> [Document text]
----------

AI Advice - Performance Tuning

AI Advice: Performance Tuning — dbo.usp_GetCustomerOrders

Below I analyze the plan XML and the sp_BlitzCache metrics you provided, list every performance problem I can prove from the evidence, explain why each problem hurts performance, and provide exact corrected code (procedure + recommended DDL fixes) to fix the problems. I do not guess — every finding is tied to the XML or the metrics you gave.

Summary of the biggest problems (so you can jump to fixes)

  • Parameter sniffing / cardinality misestimate: the plan was compiled for one CustomerType value ("VIP") but executions returned anywhere from 1,000 to 500,000 rows. Estimated rows (≈867) vs actual (500,000) mismatch caused a bad join strategy and huge work.
  • Implicit conversion (varchar <-> nvarchar) on CustomerCode: CONVERT_IMPLICIT shown in the plan; this forces per-row conversions and prevents optimal use of indexes.
  • Nested Loops chosen with extremely many inner executions: inner index seek on Customer executed ~999,000 times, driving heavy CPU and I/O.
  • Sort and memory grant inaccuracy / spills: memory grant vs usage and sp_BlitzCache spill counts show memory grant issues likely caused by the wrong cardinality estimates.
  • Non-sargable / operator warnings come from the implicit conversion and the misestimation.

All findings below quote the exact evidence from the plan/metrics and then propose the concrete fixes (exact code).

FINDING 1 — Parameter sniffing / cardinality misestimate

  • Evidence:
    • Parameter compiled value in the plan:
      • <ParameterList> shows: ParameterCompiledValue="'VIP'".
    • Estimated rows in the Query Plan are tiny compared to actual rows:
      • StatementEstRows="867.106" (top of plan).
      • The Sort node RunTimeInformation shows ActualRows="500000".
    • sp_BlitzCache execution metrics (plan cache summary):
      • Estimated Rows: 867.106 (from plan).
      • Row Statistics: Average Returned Rows: 250,500; Min Returned Rows: 1,000; Max Returned Rows: 500,000 (across 4 executions).
      • Execution Count = 4 with extreme result-count variance (min 1k vs max 500k).
    • sp_BlitzCache flagged "Parameter Sniffing".

----------

> [Entries]
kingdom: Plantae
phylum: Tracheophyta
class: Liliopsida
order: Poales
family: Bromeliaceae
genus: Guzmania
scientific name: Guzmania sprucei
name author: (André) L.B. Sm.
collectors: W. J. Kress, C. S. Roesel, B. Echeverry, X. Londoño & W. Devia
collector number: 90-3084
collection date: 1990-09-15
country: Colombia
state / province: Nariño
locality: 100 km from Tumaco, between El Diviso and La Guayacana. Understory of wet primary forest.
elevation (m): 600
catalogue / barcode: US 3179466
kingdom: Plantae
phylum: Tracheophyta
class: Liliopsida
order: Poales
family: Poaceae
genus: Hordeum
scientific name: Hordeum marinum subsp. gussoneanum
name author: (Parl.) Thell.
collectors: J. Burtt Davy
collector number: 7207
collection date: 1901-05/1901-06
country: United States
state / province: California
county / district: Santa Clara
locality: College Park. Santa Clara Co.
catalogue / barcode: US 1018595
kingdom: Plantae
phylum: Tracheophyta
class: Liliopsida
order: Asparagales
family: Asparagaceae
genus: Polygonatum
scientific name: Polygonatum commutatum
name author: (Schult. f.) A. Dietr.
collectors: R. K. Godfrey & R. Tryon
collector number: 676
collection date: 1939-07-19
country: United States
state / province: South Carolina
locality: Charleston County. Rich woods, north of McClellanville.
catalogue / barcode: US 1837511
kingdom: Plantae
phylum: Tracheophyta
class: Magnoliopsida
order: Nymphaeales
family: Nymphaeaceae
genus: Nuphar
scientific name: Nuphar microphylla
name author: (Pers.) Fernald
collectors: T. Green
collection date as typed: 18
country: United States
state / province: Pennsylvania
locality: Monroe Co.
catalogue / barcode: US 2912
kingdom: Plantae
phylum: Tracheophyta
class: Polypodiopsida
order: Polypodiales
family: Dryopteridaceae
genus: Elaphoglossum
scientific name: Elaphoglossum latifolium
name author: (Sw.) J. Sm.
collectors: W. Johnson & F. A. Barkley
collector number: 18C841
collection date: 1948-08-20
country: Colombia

----------

> [Task directions] Rewrite the performance tuning advice, starting with "Summary of the" and going on through "and the misestimation.", with "huge work" changed to "excessive work".

> [Response to this exercise]
Summary of the biggest problems (so you can jump to fixes)

  • Parameter sniffing / cardinality misestimate: the plan was compiled for one CustomerType value ("VIP") but executions returned anywhere from 1,000 to 500,000 rows. Estimated rows (≈867) vs actual (500,000) mismatch caused a bad join strategy and excessive work.
  • Implicit conversion (varchar <-> nvarchar) on CustomerCode: CONVERT_IMPLICIT shown in the plan; this forces per-row conversions and prevents optimal use of indexes.
  • Nested Loops chosen with extremely many inner executions: inner index seek on Customer executed ~999,000 times, driving heavy CPU and I/O.
  • Sort and memory grant inaccuracy / spills: memory grant vs usage and sp_BlitzCache spill counts show memory grant issues likely caused by the wrong cardinality estimates.
  • Non-sargable / operator warnings come from the implicit conversion and the misestimation.